■ **Entries taken from a collection**:
Start of Block

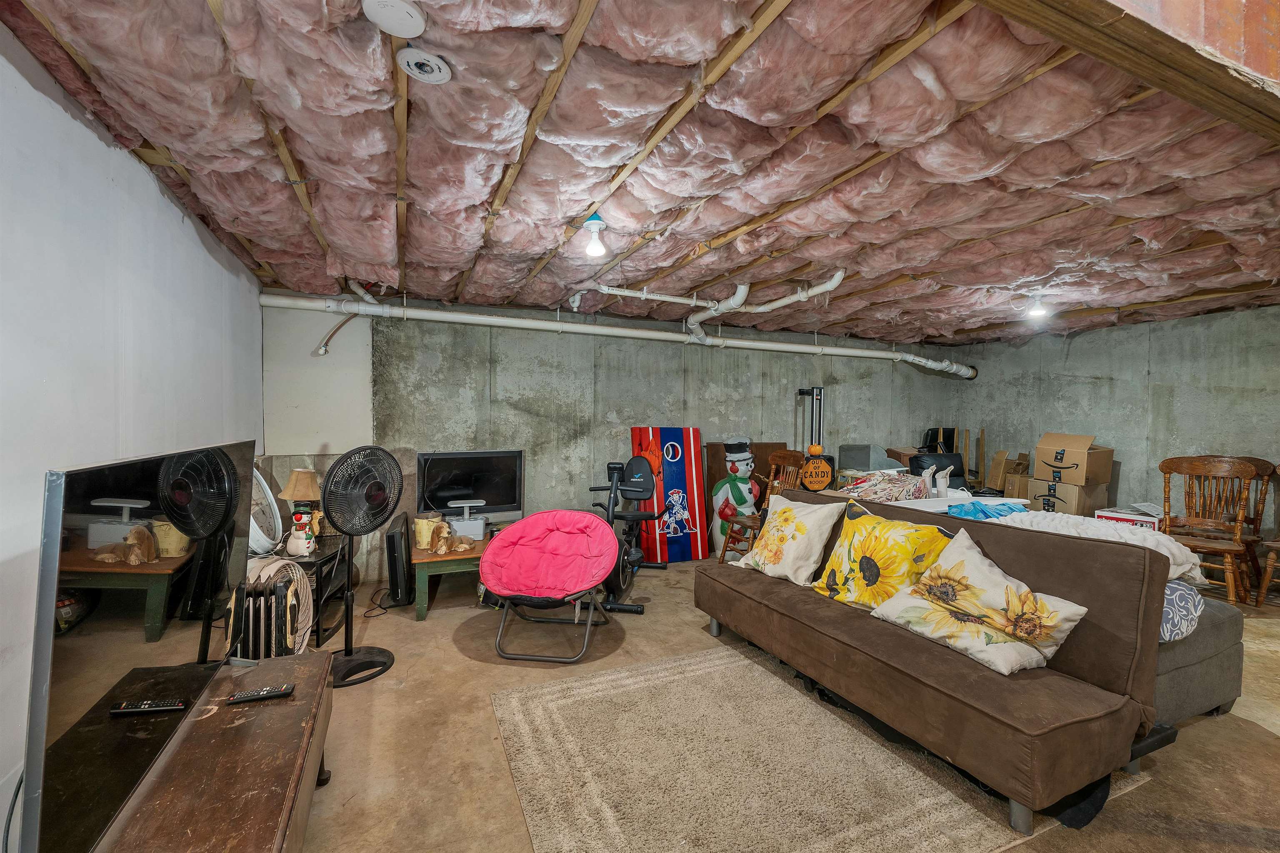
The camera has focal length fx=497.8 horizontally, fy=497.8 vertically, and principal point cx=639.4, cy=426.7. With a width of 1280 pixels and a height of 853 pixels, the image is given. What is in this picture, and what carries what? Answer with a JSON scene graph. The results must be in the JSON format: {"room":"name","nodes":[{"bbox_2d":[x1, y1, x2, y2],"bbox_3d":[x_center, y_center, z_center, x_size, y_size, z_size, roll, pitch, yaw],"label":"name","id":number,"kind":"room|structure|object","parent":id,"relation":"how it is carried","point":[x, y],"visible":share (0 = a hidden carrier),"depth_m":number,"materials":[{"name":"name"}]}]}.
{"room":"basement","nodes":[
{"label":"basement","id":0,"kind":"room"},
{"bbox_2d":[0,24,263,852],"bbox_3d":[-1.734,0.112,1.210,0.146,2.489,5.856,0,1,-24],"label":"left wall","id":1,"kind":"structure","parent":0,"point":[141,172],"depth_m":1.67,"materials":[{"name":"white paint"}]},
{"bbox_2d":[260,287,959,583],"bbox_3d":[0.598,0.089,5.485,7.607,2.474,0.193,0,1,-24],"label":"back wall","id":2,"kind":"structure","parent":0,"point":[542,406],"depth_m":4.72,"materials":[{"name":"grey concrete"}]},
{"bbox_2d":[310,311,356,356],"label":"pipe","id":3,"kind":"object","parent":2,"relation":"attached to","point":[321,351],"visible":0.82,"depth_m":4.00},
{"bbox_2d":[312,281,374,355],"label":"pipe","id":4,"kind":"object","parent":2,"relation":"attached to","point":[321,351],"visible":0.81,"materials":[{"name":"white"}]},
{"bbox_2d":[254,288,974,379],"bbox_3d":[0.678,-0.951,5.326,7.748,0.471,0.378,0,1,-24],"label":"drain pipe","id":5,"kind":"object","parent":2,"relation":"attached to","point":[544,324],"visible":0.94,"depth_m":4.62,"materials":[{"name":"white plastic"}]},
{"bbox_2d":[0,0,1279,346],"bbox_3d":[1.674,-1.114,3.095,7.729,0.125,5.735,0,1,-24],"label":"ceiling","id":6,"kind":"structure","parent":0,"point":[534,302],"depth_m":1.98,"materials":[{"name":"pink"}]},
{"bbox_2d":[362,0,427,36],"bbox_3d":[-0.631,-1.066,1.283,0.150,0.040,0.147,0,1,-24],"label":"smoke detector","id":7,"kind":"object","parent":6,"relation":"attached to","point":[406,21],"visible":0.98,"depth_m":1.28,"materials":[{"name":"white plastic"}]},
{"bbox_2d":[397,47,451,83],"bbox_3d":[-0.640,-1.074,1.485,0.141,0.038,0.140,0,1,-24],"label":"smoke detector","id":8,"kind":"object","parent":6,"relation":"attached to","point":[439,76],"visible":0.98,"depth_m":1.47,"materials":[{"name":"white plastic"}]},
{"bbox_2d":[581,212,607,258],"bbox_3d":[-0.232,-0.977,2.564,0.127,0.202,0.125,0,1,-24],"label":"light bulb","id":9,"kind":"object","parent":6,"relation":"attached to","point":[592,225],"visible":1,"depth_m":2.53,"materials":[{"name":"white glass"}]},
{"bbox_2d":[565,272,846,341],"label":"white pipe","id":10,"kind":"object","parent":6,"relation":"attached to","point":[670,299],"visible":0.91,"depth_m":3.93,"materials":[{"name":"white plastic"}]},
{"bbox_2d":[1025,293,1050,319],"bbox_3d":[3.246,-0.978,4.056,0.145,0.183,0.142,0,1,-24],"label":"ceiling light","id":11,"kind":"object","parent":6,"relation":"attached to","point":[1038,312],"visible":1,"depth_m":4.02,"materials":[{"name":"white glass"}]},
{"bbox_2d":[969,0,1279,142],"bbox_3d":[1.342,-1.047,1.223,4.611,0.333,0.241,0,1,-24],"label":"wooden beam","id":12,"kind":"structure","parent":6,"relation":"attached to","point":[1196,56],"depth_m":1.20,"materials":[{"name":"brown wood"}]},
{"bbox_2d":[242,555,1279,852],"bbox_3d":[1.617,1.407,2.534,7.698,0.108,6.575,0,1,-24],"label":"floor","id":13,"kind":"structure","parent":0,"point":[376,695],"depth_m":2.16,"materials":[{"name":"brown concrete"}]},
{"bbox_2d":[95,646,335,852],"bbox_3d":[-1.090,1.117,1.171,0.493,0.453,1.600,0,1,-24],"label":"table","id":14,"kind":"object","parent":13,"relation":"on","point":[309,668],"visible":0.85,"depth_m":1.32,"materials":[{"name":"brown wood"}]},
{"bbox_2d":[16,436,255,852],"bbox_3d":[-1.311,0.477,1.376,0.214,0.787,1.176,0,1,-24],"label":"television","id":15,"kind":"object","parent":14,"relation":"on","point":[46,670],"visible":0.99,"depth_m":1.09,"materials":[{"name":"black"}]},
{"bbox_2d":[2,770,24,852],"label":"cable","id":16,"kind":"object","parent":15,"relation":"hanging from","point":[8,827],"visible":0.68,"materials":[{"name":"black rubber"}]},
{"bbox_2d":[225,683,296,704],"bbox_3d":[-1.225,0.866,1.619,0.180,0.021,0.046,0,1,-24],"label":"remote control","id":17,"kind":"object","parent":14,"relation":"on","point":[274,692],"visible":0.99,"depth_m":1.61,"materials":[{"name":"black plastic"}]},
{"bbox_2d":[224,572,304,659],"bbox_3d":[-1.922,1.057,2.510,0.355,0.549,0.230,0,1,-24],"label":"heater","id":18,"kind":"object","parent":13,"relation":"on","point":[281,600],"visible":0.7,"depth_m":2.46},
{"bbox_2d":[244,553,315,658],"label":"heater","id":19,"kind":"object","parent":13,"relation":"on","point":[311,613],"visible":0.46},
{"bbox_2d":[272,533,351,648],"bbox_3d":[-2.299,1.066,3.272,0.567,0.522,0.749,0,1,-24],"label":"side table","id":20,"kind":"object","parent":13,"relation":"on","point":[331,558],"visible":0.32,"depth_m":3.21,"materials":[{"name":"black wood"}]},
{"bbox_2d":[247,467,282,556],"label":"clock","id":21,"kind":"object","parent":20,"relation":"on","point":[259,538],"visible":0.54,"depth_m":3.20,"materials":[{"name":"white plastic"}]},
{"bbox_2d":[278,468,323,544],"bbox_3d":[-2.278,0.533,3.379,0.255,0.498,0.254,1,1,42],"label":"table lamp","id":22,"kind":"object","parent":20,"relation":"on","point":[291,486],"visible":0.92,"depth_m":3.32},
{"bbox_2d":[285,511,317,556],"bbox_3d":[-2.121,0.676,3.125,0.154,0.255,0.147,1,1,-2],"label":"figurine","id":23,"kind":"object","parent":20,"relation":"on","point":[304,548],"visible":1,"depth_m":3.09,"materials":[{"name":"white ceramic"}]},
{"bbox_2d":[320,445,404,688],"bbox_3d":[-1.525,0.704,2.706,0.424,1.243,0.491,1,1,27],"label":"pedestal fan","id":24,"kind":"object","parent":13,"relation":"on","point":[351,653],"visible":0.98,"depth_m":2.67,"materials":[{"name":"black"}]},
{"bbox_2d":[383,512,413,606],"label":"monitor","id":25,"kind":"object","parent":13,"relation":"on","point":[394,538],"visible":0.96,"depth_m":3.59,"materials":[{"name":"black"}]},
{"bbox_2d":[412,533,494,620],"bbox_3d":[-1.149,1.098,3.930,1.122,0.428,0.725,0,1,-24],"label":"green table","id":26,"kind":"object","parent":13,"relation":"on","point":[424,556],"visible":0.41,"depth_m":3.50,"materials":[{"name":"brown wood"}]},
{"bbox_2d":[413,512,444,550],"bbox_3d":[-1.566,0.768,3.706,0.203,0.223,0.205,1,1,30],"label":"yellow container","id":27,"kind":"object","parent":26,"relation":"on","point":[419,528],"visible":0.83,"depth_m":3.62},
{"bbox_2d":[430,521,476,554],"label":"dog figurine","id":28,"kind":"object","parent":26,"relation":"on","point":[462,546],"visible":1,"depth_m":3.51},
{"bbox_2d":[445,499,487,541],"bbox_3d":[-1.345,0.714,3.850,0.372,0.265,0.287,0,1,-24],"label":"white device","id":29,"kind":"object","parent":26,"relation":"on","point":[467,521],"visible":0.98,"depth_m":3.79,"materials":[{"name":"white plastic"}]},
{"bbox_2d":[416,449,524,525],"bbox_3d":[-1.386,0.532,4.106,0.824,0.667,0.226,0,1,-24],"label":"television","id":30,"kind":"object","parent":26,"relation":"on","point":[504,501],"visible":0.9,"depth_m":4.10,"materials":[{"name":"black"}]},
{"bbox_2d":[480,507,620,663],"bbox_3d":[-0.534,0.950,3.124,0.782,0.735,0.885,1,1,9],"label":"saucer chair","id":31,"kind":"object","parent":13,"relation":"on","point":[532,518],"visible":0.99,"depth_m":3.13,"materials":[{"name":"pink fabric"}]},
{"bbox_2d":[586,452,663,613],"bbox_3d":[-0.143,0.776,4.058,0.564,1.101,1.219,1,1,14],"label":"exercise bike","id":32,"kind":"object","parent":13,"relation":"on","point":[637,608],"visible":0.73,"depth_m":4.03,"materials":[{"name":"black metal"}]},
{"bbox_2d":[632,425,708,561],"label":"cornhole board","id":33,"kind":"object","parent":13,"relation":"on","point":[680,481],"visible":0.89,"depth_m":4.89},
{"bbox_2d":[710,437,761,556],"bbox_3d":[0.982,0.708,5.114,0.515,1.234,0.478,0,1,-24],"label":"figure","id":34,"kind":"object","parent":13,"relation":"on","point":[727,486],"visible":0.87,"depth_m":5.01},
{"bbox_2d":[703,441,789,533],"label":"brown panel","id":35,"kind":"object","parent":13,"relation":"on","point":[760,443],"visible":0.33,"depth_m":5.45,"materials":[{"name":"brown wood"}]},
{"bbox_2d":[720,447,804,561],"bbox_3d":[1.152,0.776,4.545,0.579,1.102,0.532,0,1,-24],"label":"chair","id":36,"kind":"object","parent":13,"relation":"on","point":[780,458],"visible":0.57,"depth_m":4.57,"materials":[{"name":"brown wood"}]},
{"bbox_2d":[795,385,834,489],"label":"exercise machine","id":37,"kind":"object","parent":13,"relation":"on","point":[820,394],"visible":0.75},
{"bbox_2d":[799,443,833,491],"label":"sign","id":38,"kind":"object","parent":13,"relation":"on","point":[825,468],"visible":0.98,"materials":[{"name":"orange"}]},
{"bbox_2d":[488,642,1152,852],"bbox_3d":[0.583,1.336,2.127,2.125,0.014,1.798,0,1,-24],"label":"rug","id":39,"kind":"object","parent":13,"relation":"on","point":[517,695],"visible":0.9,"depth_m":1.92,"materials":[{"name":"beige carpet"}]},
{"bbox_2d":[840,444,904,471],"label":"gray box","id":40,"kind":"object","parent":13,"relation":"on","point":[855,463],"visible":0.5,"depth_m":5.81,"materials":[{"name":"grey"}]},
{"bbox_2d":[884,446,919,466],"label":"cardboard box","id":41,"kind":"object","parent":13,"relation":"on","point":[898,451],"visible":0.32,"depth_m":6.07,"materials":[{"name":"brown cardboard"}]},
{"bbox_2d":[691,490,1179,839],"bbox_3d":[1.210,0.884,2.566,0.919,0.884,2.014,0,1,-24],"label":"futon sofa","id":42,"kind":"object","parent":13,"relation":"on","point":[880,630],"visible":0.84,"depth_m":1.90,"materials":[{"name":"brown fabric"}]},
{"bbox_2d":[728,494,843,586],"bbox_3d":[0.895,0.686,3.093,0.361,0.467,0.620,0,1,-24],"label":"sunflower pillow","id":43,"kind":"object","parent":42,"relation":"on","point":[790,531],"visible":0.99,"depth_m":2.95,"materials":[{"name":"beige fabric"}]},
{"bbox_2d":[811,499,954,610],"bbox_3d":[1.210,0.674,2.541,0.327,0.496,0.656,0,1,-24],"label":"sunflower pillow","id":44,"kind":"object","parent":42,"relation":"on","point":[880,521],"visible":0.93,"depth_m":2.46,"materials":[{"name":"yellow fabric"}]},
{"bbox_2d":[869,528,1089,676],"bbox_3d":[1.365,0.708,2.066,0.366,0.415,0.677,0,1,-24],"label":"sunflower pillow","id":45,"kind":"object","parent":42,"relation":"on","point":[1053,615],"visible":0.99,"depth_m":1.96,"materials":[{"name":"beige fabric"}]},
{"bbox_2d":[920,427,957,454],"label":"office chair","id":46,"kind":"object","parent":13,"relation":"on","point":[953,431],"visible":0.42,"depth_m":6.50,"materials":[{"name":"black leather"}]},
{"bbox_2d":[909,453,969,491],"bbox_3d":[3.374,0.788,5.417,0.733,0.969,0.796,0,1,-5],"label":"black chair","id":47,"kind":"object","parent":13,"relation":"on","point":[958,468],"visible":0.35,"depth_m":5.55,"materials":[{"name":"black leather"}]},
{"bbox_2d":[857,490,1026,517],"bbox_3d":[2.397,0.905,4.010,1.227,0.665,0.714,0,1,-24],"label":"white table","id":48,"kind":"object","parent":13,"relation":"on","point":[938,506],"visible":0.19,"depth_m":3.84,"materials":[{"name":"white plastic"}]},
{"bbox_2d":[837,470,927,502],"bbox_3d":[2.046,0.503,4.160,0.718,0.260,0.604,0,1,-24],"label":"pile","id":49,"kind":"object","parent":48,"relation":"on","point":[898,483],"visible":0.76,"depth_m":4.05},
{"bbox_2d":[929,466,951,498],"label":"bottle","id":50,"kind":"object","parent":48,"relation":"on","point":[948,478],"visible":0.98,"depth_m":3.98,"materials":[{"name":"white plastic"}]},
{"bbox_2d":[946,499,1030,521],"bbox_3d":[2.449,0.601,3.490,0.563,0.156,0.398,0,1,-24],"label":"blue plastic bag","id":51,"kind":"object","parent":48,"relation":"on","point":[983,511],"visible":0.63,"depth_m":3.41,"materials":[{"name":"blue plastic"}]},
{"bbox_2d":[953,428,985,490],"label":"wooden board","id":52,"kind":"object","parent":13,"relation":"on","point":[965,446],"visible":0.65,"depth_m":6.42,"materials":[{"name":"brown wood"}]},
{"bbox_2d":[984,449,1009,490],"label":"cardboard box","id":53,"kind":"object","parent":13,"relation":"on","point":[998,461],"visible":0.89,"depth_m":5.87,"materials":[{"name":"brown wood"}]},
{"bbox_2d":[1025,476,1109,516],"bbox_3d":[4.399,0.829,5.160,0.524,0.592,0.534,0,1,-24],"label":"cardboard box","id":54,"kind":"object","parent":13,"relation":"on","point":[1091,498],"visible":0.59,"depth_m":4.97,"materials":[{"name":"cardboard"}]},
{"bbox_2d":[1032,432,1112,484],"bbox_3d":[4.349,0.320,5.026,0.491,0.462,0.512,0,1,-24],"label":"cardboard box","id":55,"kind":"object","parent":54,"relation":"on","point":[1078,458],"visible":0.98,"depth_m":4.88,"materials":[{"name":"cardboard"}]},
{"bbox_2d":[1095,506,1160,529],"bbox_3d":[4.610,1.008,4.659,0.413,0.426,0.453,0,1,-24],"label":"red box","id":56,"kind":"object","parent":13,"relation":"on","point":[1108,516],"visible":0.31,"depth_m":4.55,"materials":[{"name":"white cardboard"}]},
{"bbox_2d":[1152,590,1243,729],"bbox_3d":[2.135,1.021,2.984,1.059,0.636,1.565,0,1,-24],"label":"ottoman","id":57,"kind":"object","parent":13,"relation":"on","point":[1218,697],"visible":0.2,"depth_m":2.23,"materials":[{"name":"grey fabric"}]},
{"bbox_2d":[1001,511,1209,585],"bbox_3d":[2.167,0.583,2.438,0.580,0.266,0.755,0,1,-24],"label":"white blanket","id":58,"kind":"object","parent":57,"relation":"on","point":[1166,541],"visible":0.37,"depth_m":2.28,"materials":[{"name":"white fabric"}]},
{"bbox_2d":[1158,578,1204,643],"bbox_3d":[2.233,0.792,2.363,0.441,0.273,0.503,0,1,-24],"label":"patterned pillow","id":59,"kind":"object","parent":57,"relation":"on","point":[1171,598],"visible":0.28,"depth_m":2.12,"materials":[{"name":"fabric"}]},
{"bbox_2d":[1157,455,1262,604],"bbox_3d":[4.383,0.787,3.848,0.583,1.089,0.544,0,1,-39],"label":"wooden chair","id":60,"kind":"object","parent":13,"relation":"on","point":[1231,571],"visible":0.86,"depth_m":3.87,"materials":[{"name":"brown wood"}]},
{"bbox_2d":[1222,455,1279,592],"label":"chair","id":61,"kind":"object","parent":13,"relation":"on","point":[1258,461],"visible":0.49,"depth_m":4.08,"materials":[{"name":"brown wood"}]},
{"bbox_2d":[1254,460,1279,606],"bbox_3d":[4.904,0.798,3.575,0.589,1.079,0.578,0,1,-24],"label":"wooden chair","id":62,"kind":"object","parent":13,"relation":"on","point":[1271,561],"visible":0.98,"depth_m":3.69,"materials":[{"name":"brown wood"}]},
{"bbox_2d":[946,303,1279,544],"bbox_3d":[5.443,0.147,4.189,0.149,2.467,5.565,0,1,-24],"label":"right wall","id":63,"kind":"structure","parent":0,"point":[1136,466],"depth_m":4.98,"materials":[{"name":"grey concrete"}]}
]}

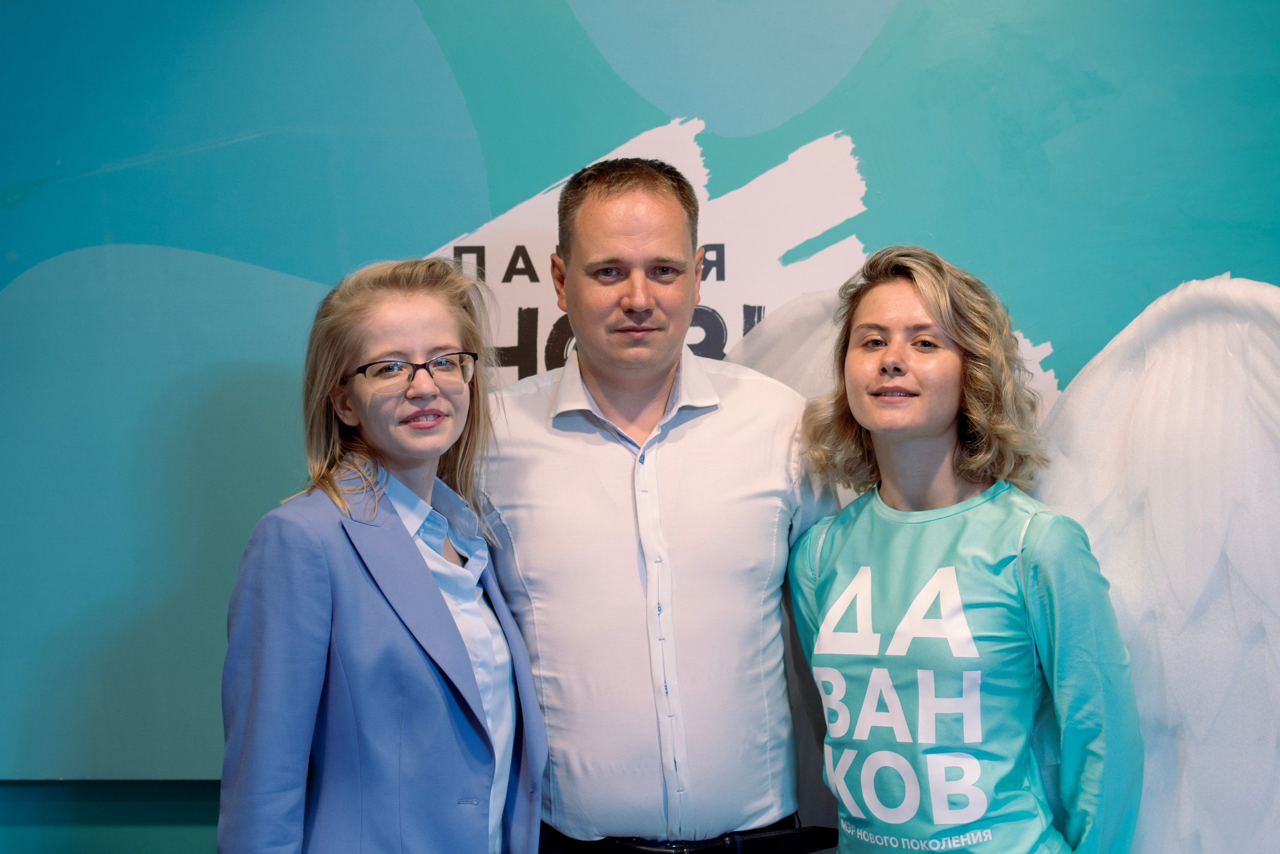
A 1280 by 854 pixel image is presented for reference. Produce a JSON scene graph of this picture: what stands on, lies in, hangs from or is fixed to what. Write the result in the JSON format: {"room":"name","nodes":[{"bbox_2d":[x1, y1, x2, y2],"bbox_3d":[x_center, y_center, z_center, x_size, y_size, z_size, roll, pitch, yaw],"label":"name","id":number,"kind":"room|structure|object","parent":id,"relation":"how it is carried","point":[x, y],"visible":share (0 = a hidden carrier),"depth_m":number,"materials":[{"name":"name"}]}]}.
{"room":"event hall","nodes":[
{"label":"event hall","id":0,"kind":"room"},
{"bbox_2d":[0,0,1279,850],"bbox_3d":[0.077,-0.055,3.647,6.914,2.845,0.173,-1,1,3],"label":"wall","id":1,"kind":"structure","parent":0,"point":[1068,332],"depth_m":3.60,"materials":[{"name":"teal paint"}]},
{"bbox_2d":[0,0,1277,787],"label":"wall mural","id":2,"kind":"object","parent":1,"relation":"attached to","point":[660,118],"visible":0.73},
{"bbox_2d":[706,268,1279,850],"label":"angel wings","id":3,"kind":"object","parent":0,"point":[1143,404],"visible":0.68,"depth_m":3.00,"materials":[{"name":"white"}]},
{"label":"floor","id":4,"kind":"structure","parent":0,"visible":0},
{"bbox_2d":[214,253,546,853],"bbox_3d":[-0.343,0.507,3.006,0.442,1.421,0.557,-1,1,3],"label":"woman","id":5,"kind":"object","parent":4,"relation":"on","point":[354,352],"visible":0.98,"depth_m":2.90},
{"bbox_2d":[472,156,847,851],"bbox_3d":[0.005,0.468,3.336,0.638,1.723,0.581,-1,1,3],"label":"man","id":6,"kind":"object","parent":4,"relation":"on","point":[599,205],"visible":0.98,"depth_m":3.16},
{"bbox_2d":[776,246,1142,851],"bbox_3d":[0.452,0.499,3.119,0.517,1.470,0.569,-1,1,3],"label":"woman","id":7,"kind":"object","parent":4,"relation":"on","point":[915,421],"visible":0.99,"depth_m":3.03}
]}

End of Block

■ **Instructions for the task**:
Your reply should be nothing but the lines from the one containing "A 1280 by 854" through the last line above, copied exactly; please include both ends.

■ **Response area**:
A 1280 by 854 pixel image is presented for reference. Produce a JSON scene graph of this picture: what stands on, lies in, hangs from or is fixed to what. Write the result in the JSON format: {"room":"name","nodes":[{"bbox_2d":[x1, y1, x2, y2],"bbox_3d":[x_center, y_center, z_center, x_size, y_size, z_size, roll, pitch, yaw],"label":"name","id":number,"kind":"room|structure|object","parent":id,"relation":"how it is carried","point":[x, y],"visible":share (0 = a hidden carrier),"depth_m":number,"materials":[{"name":"name"}]}]}.
{"room":"event hall","nodes":[
{"label":"event hall","id":0,"kind":"room"},
{"bbox_2d":[0,0,1279,850],"bbox_3d":[0.077,-0.055,3.647,6.914,2.845,0.173,-1,1,3],"label":"wall","id":1,"kind":"structure","parent":0,"point":[1068,332],"depth_m":3.60,"materials":[{"name":"teal paint"}]},
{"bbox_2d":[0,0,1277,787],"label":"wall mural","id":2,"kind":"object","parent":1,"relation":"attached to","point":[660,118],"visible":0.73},
{"bbox_2d":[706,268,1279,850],"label":"angel wings","id":3,"kind":"object","parent":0,"point":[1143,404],"visible":0.68,"depth_m":3.00,"materials":[{"name":"white"}]},
{"label":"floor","id":4,"kind":"structure","parent":0,"visible":0},
{"bbox_2d":[214,253,546,853],"bbox_3d":[-0.343,0.507,3.006,0.442,1.421,0.557,-1,1,3],"label":"woman","id":5,"kind":"object","parent":4,"relation":"on","point":[354,352],"visible":0.98,"depth_m":2.90},
{"bbox_2d":[472,156,847,851],"bbox_3d":[0.005,0.468,3.336,0.638,1.723,0.581,-1,1,3],"label":"man","id":6,"kind":"object","parent":4,"relation":"on","point":[599,205],"visible":0.98,"depth_m":3.16},
{"bbox_2d":[776,246,1142,851],"bbox_3d":[0.452,0.499,3.119,0.517,1.470,0.569,-1,1,3],"label":"woman","id":7,"kind":"object","parent":4,"relation":"on","point":[915,421],"visible":0.99,"depth_m":3.03}
]}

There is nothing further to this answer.